* Extract:
------------------------------------------------

On the remote sites it's so true.. I have one site that got a horizontal
omni that is picking up signal at -89 from a WISP who's closest tower is
over 35miles away. Also at one point had one horizontal omni at a 70ft tower
site connected to another horizontal omni at a 120ft tower site about 8
miles I would guess apart (mind you our trees in this area are between 30
and 60ft tall so the 70ft tower is barely over the tree tops and there is a
high ridge between that tower and the 120ft tower. I had that same 70ft
tower connected to a 60ft tower that had a 9dB horizontal omni about 4 miles
away. In any of the omni to omni connections the signals where not great and
throughput was max about 1-1.5mbit.. But this came in handy at one point
when a backhaul to the 120ft tower went down I hooked the two omnis together
and customer had internet connection albeit not very fast but they where
online while we fixed the problem. 

I love the 62% magic it's so much fun to see things work that you figured
would not be able to work yet it does... But I dislike the 50% science when
you know/think something should work and it doesn't just to figure out there
is an issue like when we first deployed 900 just to learn that noise floor
in vertical was -58 to -64. Of course none of the links that hit in on
-70'ish would work. Durn science.. Wish could found a black magic trick
besides replacing the ap antenna to horizontal and go rotate the few cpe's
we manage to get online to this ap. 

/ Eje

-----Original Message-----
From: wireless-boun...@wispa.org [mailto:wireless-boun...@wispa.org] On
Behalf Of Marlon K. Schafer
Sent: Wednesday, April 29, 2009 10:17 AM
To: WISPA General List
Subject: Re: [WISPA] RB333/433 eliminating self-interference test

We used to see that a lot in the old Lucent AP1000 and similar units.  Two 
radios in the same case (at least they were 6" or so apart....).  Many that 
used them a lot had to switch to radio versions that had no built in antenna

(even if the antenna were turned off).  And someone, um, dang, can't 
remember who, even had a custom metal shade built in a way that it would 
clip onto the outside of the radio and give more rf insulation.

Out here I've found that even using the same BAND for backhaul and 
distribution doesn't work nearly as well as using different bands for each 
service.

And far too many operators still think that higher power is the answer to 
all problems.  When what we should really be doing is running LOWER power 
and making up for it with bigger antennas at the client end.

------------------------------------------------

* Questions on the material:
1. Using the mailing-list post, mark each statement yes or no, quoting the words that decide it: (a) When 900 was first deployed, the vertical noise floor was -58 to -64. (b) The omni-to-omni links reached about 5 mbit of throughput. (c) The post argues for running higher power.
2. Write out the mailing-list post between "Out here I've" and "the client end.", inclusive.
The data after this text isn't needed.

* Recorded information:
------------------------------------------------

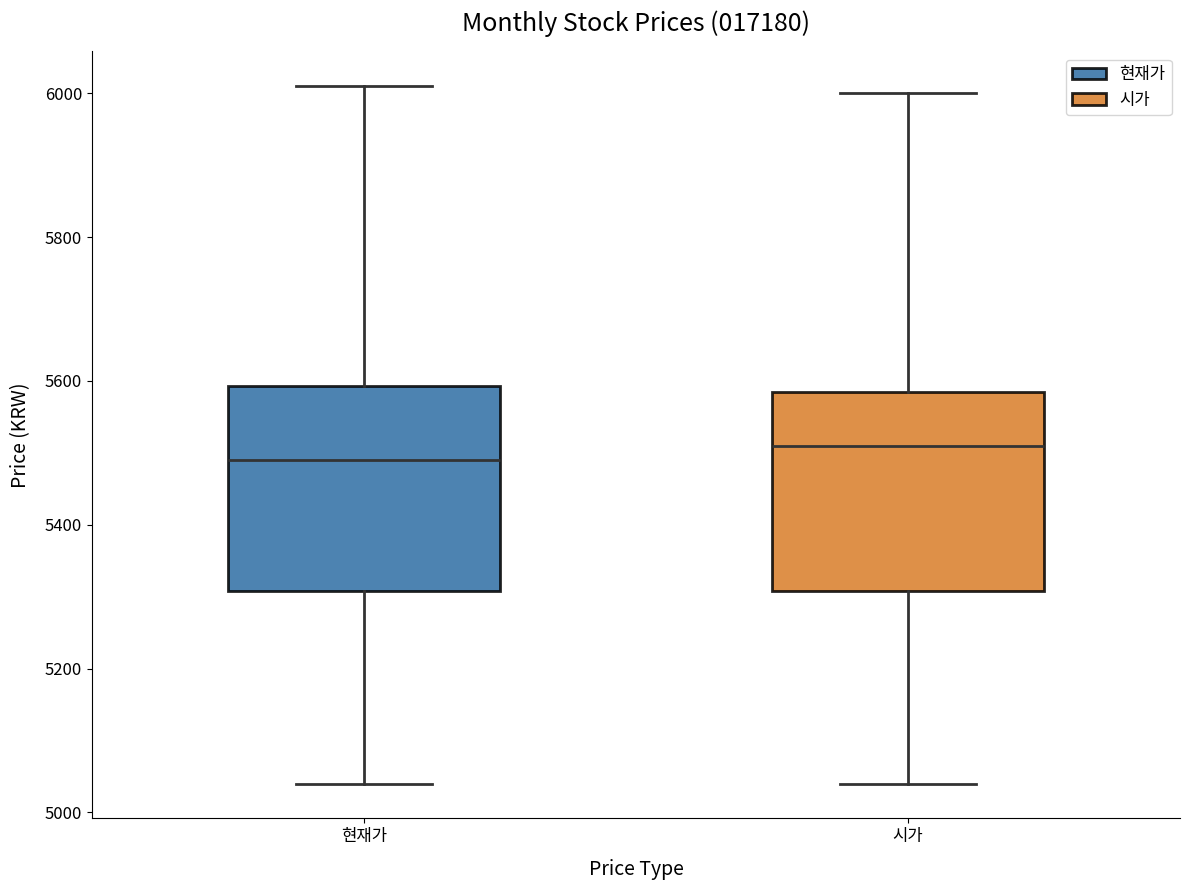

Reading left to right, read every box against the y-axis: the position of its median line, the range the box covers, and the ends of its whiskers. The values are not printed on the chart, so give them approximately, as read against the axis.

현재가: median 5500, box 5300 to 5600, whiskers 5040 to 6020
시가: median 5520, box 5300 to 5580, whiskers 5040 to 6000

------------------------------------------------

* Exercise responses:
1.
(a) Yes: "noise floor in vertical was -58 to -64"
(b) No: "throughput was max about 1-1.5mbit"
(c) No: "When what we should really be doing is running LOWER power"

2.
Out here I've found that even using the same BAND for backhaul and 
distribution doesn't work nearly as well as using different bands for each 
service.

And far too many operators still think that higher power is the answer to 
all problems.  When what we should really be doing is running LOWER power 
and making up for it with bigger antennas at the client end.